Because they live so long, and continue breeding for most of their lives, Tarjan said it's not surprising that their population increased exponentially until 2013 — and she said it's noteworthy that the year their numbers began leveling off was the same year both the Giants and Recology began taking measures to manage their behavior.
Everybody Clap Your Hands
Costa said it feels like the Giants have tried everything to prevent a repeat of the now-infamous chicken tender incident — and to spare fans in the bleachers from getting gooey "presents" dropped on them by agitated birds. (Tarjan says they do it on purpose, by the way — it's a defensive weapon against predators.)
The problems seem to occur mostly during extra innings, especially at night games. Costa's working theory is that the birds have an internal clock of sorts, and know about what time a game is "supposed" to end. Shaffer's research supports that theory. Tarjan adds that gulls are daytime feeders, and may be anxious to get back to their nests soon after dark. Either way, it means the Giants sometimes have to take measures to encourage the birds to wait their turn.
Some of the team's efforts haven't gone so well — like the season they began playing a realistic recording of a gull in distress over the ballpark loudspeakers.
"That scared the birds," he said. "And children.

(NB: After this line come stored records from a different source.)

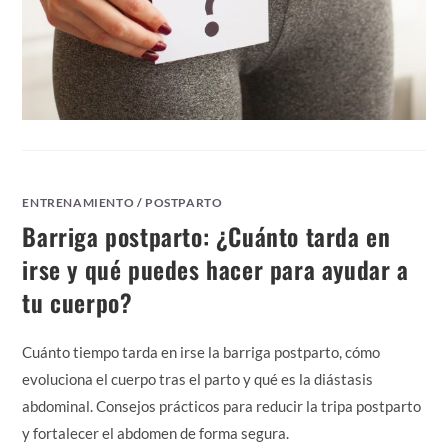
ENTRENAMIENTO
/
POSTPARTO
Barriga postparto: ¿Cuánto tarda en
irse y qué puedes hacer para ayudar a
tu cuerpo?
Cuánto tiempo tarda en irse la barriga postparto, cómo
evoluciona el cuerpo tras el parto y qué es la diástasis
abdominal. Consejos prácticos para reducir la tripa postparto
y fortalecer el abdomen de forma segura.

And adults."
Then there was the season they brought in a young red-tailed hawk named Bruce Lee.
"He scared the birds — the crows and the pigeons," Costa said. "The gulls, not so much."
But though the gulls do love the ballpark's notorious nachos and fan favorite Cha-Cha Bowls, the Giants have discovered the birds utterly hate the song known as the "Cha-Cha Slide."
"It goes literally like, 'Everybody clap your hands,'" Costa said, and demonstrated by clapping his hands eleven times in rhythm.
Getting fans to clap along with the song is a great way to get the gulls to slide right out of the ballpark — at least for a little while, he said.
Generations of Memories
Costa says his most important job at Oracle Park is ensuring that families who come to a Giants game get to experience the kind of timeless memories that make baseball special from one generation to the next. He was probably talking about human families — but then again, he didn't specify.
Shaffer points out that sometime in September or October — when the Giants might be laser-focused on the race for the National League pennant — another kind of family might be showing up at Oracle Park.
"When the chicks are big enough to fly," Shaffer said, "A family of gulls might actually head to the ballpark and feast on what's there with their young fledgling chick."
Do the young birds then develop a taste for garlic fries that stays with them for life? Shaffer and Tarjan said they hope that one day soon, they'll have the answer.